Copper manganese oxide (CuMn₂O₄) was introduced into the nanoarray-based monolithic catalysts system for advanced exhaust after-treatment. Through scalable and cost-effective hydrothermal reactions, nanosheet layers of copper manganese oxide were uniformly coated onto the manganese oxide nanoarrays (HM-PCR), which were grown on the cordierite honeycomb monoliths. The core nanoarray support, HM-PCR, a well-defined array architecture for active material deposition, contributed to an increase of open surface area and thus enhanced catalytic oxidation performance. The CuMn₂O₄ coated nanoarray-based catalyst, NA-CuMn₂O₄, shows efficient 90% propane (C₃H₈) conversion at around 400 °C, which is 50 °C and 75 °C lower than CuMn₂O₄ wash-coated catalyst (WC-CuMn₂O₄) and Pd loaded catalyst (WC-Pd), respectively.

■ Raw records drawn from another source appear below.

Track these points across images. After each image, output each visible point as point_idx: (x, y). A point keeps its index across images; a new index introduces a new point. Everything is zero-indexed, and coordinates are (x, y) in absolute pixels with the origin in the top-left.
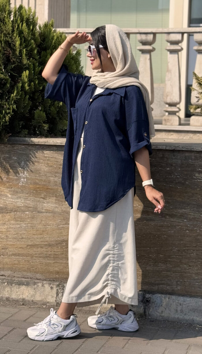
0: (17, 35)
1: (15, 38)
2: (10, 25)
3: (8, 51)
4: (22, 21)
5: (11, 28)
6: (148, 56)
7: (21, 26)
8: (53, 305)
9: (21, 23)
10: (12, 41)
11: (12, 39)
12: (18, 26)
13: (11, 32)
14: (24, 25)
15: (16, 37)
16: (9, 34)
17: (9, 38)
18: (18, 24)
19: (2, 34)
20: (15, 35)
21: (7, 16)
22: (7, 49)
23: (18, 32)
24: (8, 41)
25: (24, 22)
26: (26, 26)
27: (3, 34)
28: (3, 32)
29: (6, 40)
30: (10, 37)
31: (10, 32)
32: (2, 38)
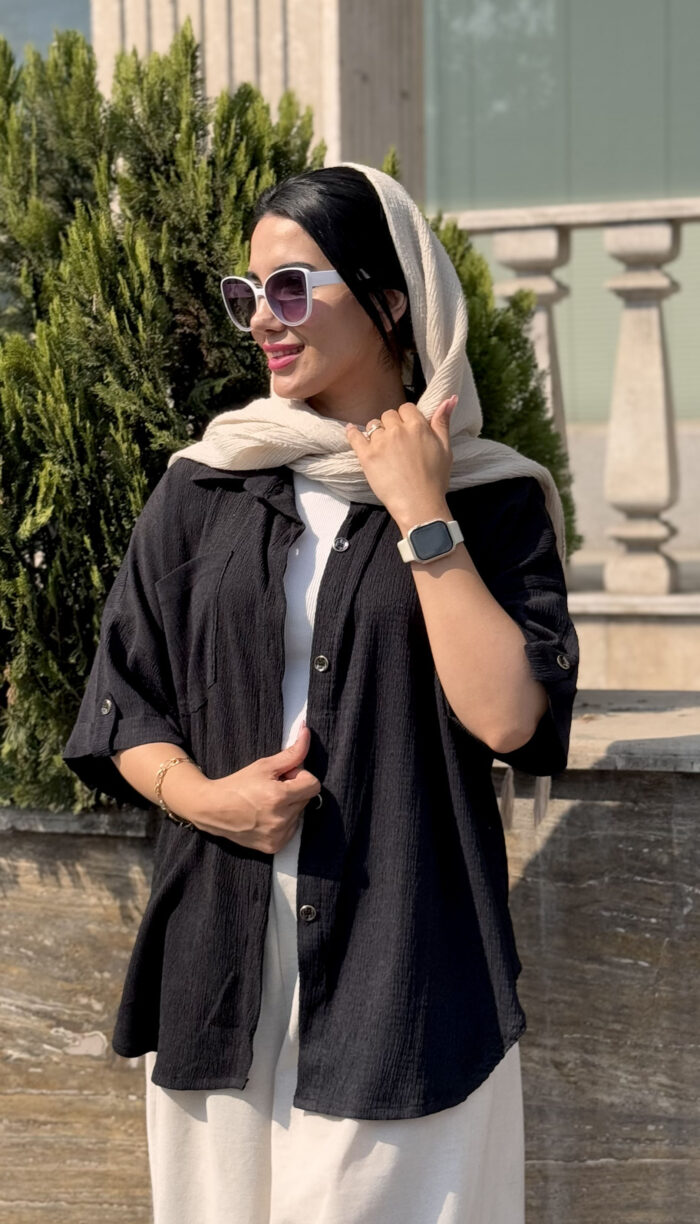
0: (234, 231)
1: (226, 250)
2: (203, 183)
3: (191, 313)
4: (255, 161)
5: (204, 199)
7: (253, 185)
9: (254, 173)
10: (211, 264)
11: (209, 254)
12: (241, 185)
13: (205, 218)
14: (268, 178)
15: (232, 240)
16: (196, 229)
17: (194, 246)
18: (239, 176)
19: (160, 231)
20: (225, 231)
21: (184, 142)
22: (186, 304)
23: (240, 215)
24: (193, 264)
25: (267, 166)
27: (164, 227)
28: (164, 219)
29: (180, 257)
30: (202, 246)
31: (203, 219)
32: (163, 250)
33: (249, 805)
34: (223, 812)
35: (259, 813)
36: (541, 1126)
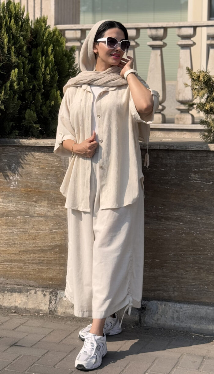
0: (5, 32)
1: (3, 36)
4: (10, 17)
6: (158, 52)
7: (9, 22)
8: (46, 313)
9: (9, 19)
12: (6, 22)
14: (13, 21)
15: (4, 33)
18: (6, 20)
23: (6, 28)
25: (13, 18)
26: (15, 22)
33: (84, 148)
34: (80, 150)
35: (86, 149)
36: (65, 222)
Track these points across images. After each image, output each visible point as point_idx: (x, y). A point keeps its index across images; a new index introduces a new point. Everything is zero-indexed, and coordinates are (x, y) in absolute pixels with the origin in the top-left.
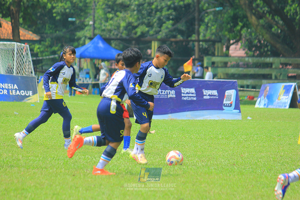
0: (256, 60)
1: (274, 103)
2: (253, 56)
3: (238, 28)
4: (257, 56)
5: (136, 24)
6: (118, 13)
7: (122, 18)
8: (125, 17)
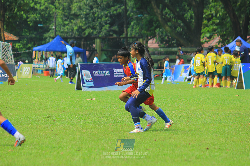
0: (166, 49)
1: (178, 78)
2: (164, 47)
3: (153, 28)
4: (166, 47)
5: (84, 28)
6: (72, 21)
7: (75, 23)
8: (77, 23)
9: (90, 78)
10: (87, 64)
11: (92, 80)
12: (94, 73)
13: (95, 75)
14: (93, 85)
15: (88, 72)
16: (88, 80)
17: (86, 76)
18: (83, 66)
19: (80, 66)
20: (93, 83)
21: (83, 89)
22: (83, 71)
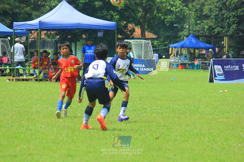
5: (214, 27)
6: (203, 21)
7: (206, 23)
8: (208, 22)
9: (222, 72)
10: (219, 60)
11: (223, 74)
12: (225, 68)
13: (226, 70)
14: (224, 78)
15: (220, 67)
16: (220, 74)
17: (218, 70)
18: (215, 62)
19: (212, 61)
20: (224, 76)
21: (215, 81)
22: (215, 66)
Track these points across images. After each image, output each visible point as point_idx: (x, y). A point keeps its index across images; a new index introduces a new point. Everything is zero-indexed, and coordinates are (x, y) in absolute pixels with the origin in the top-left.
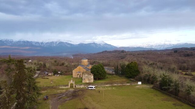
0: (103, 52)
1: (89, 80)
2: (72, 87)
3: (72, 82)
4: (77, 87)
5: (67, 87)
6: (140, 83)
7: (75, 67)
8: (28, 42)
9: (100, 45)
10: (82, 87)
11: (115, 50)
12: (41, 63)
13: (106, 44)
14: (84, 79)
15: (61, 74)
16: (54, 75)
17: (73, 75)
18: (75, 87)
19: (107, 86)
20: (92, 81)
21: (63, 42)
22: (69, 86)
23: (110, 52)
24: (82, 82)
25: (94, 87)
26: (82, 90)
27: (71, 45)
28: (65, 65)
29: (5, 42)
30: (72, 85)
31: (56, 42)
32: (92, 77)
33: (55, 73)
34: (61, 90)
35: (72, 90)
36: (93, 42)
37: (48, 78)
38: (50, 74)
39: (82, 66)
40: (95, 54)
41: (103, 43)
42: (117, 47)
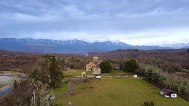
0: (117, 51)
1: (97, 72)
2: (84, 76)
3: (84, 73)
4: (88, 76)
5: (81, 77)
6: (136, 76)
7: (88, 63)
8: (47, 40)
9: (114, 43)
10: (91, 76)
11: (128, 49)
12: (61, 60)
13: (121, 43)
14: (94, 72)
15: (77, 68)
16: (72, 68)
17: (86, 69)
18: (87, 76)
19: (110, 76)
20: (100, 73)
21: (79, 40)
22: (82, 75)
23: (124, 51)
24: (92, 74)
25: (99, 76)
26: (91, 79)
27: (87, 43)
28: (80, 62)
29: (28, 40)
30: (84, 75)
31: (73, 41)
32: (100, 70)
33: (72, 67)
34: (77, 78)
35: (84, 78)
36: (108, 41)
37: (67, 71)
38: (68, 68)
39: (94, 62)
40: (109, 52)
41: (118, 42)
42: (132, 46)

Compared to monolithic catalysts with a traditional alumina support, the benefit of nanoarray morphology was demonstrated by correlating the variation of surface area to the reactivity. The incorporation of cobalt ions was found to increase the specific surface area and thus enhance C₃H₈ conversion of CuMn₂O₄. The CuMn₂O₄/MnO₂ nanoarray-based monoliths are promising types of emission control devices.